In the aforesaid circumstances, it is concluded that letting of the properties is in fact is the business of the assessee. The assessee therefore, rightly disclosed the income under the head income from business. It cannot be treated as ‘income from the house property’. Accordingly, instant appeal is allowed and order of the High Court is set aside.”

In the above said case, assessee was acquiring the properties and let out those properties as well as making advance on security of lands and buildings and other properties. In assessee’s case, assessee has not let out any property but has allowed the occupancy of the said properties on a rental basis charged on day to day basis. Assessee has entered into agreement with various companies only for providing occupancy, not for lease of property.

As seen from the agreements placed on record, assessee has entered into agreements with various software companies for providing accommodation only and the property as such was not leased. It was submitted that there are more than 40 companies with which assessee had entered into agreement and more than 700 employees stayed in the seven rooms during the year. Since no property was let out and as assessee received only rentals for occupation of the premises on a daily basis, AO’s contention that income has to be assessed under ‘house property’ has no basis at all.

7. Provisions of Section 194-I may be applied for any rental income paid, but as seen from the definition of ‘rent’ in Section 194-I, it is defined as under:

‘Explanation.—For the purposes of this section —

(i) “rent” means any payment, by whatever name called, under any lease, sub-lease, tenancy or any other agreement or arrangement for the use of (either separately or together) any —
(a) land; or
(b) building (including factory building); or
(c) land appurtenant to a building (including factory building); or
(d) machinery; or
(e) plant; or
(f) equipment; or
(g) furniture; or
(h) fittings,
whether or not any or all of the above are owned by the payee;
(ii) . . . . .’.

7.1 As can be seen from the above, the definition of rent includes any payment by whatever name called, for use of buildings including factory buildings, equipment, furniture or fittings. Even if machinery was leased, the consequent rent comes under the definition. But machinery lease can not be considered under ‘income from House property’. That indicates that just because TDS was made u/s. 194-I, it cannot be treated as ‘house property income’ as the rent definition includes lease of equipment, lease of furniture, fittings which cannot be considered as ‘house property’. AO’s opinion that since TDS made u/s. 194-I, incomes are to be assessed under head ‘income from house property’ can not be accepted. Moreover, even if assessee has let out property but, when the Memorandum of Association permits the business of letting out of properties as such, the income cannot be brought to tax as ‘income from house property’ as held in the above said case of Chennai Properties & Investments Ltd. (supra). Therefore, both on facts of the case and also on law, as established by the Hon’ble Supreme Court in the above said case, receipts of assessee cannot be brought to tax under the head ‘house property’. The same is to be assessed under the head ‘Profits and gains of business or profession’ only.

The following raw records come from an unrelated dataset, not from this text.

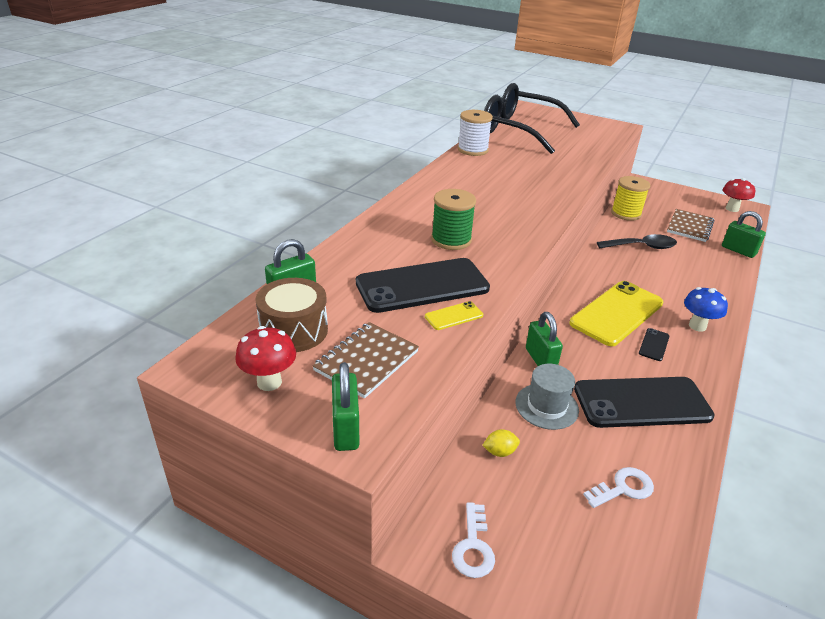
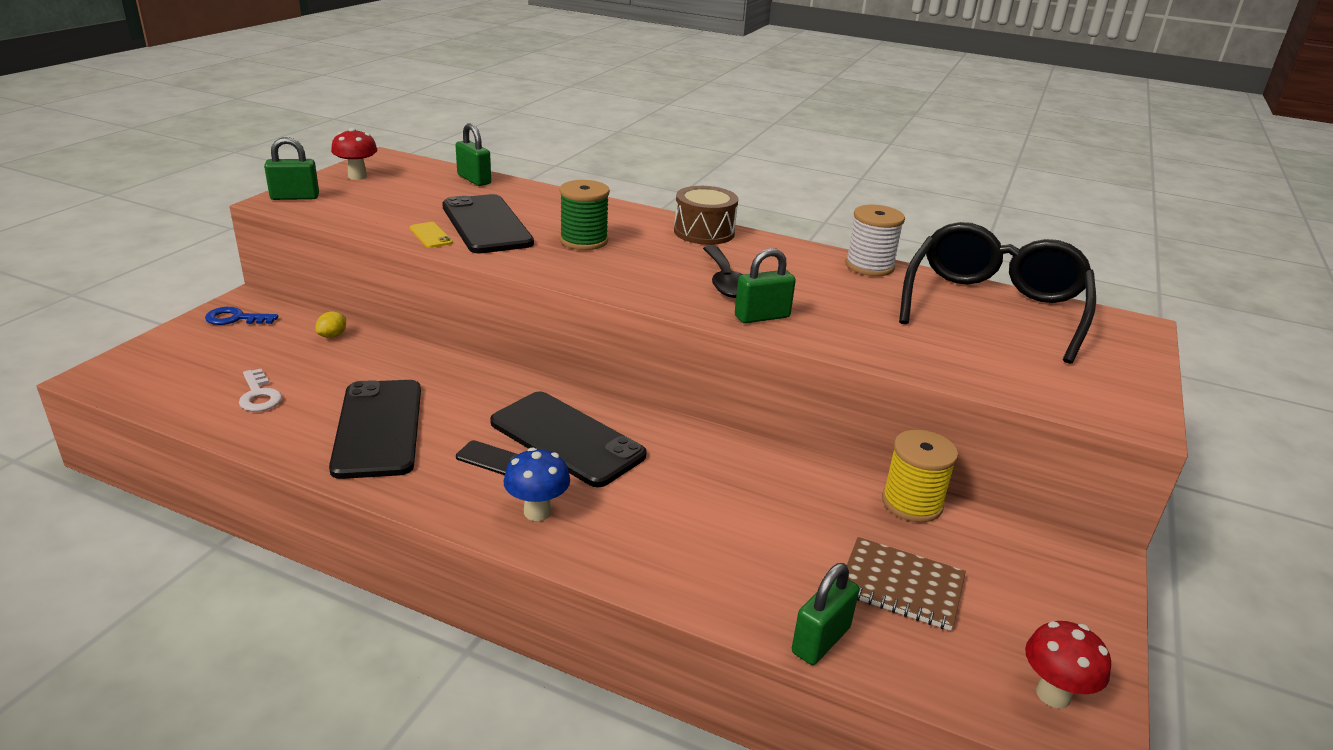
camera: 85 degrees right, 5 degrees down
brown drum [255,278,328,352] -> brown drum moved to [674,186,738,245]
brown notebook [312,322,419,398] -> none
white key [452,502,495,578] -> blue key [205,307,278,325]
yellow lemon [482,429,520,457] -> yellow lemon turned 45 degrees clockwise [316,311,346,338]
grey hat [516,364,579,430] -> none
green padlock [526,312,563,366] -> green padlock moved to [735,248,796,323]
yellow phone [569,281,663,346] -> black phone [490,391,647,487]
black spoon [597,234,677,249] -> black spoon moved to [703,246,744,298]

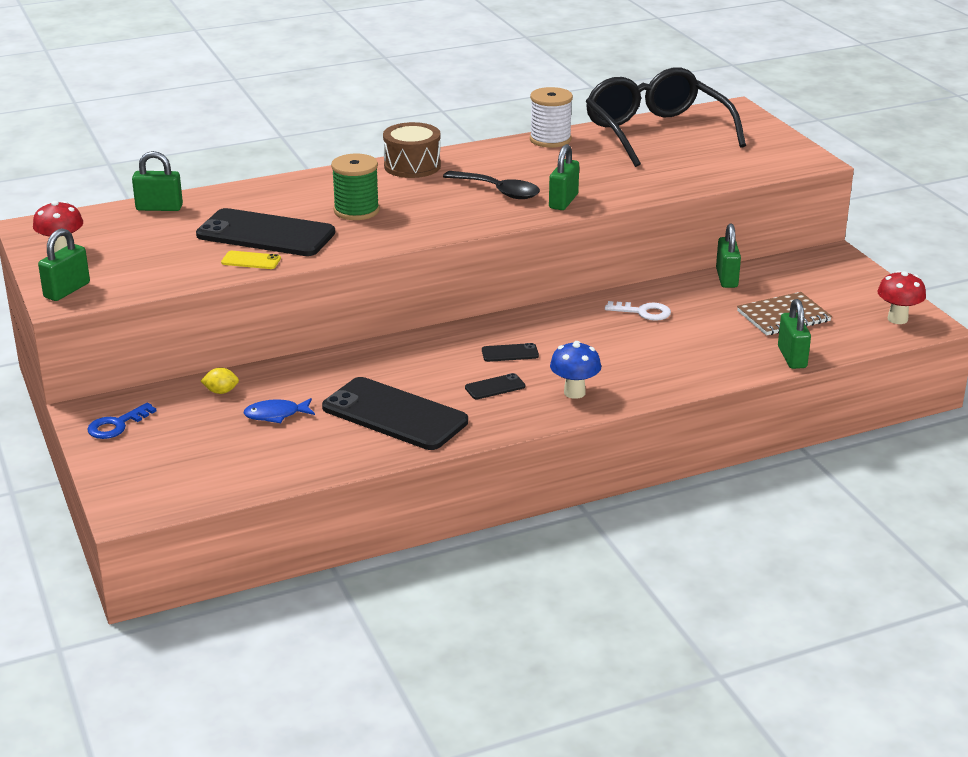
camera: 45 degrees left, 0 degrees up
white key [239,369,282,412] -> white key moved to [605,301,671,321]
yellow lemon [316,311,346,338] -> yellow lemon turned 75 degrees counterclockwise [201,368,239,394]
black phone [490,391,647,487] -> black phone [482,343,539,362], size x0.41
yellow spool [882,430,958,522] -> green padlock [716,224,741,288]
none -> blue fish [243,398,315,423]

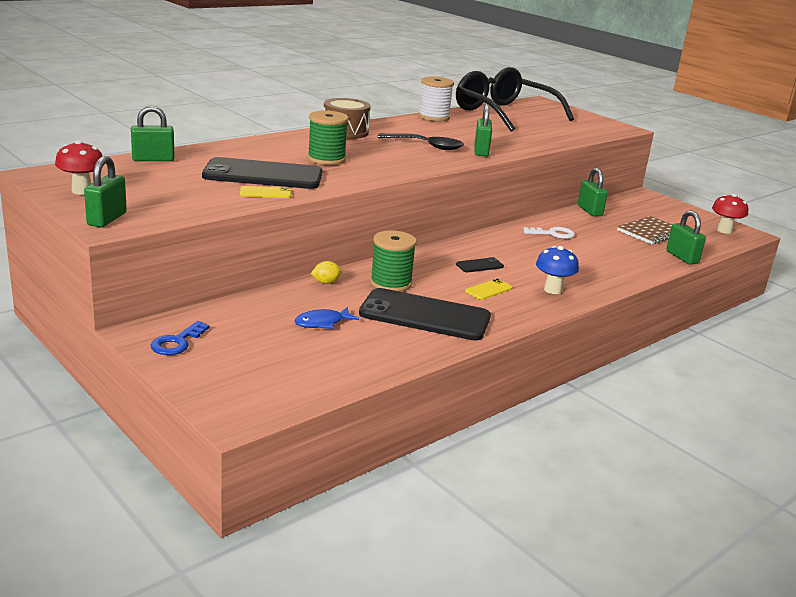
camera: 20 degrees left, 5 degrees down
yellow lemon [201,368,239,394] -> yellow lemon moved to [311,261,342,284]
black phone [465,373,525,399] -> yellow phone [465,279,512,300]
none -> green spool [370,230,417,292]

8. Having decided the head of income, it is assessee’s contention that AO has arbitrarily, without giving opportunity, restricted the expenditure. Since this issue was not examined by the CIT(A) in his order and since we are of the opinion that AO arbitrarily arrived at disallowance at a certain percentage, we are of the opinion that allowing of expenditure is to be re-examined by the AO. Assessee is directed to furnish necessary evidence in support of its claims. To that extent, orders of AO and CIT(A) are set aside. Issue of head of income to be assessed is decided in favour of assessee and the issue of allowance of expenditure is restored to the file of AO for fresh consideration. Grounds are considered allowed accordingly.

9. In the result, appeal is allowed for statistical purposes.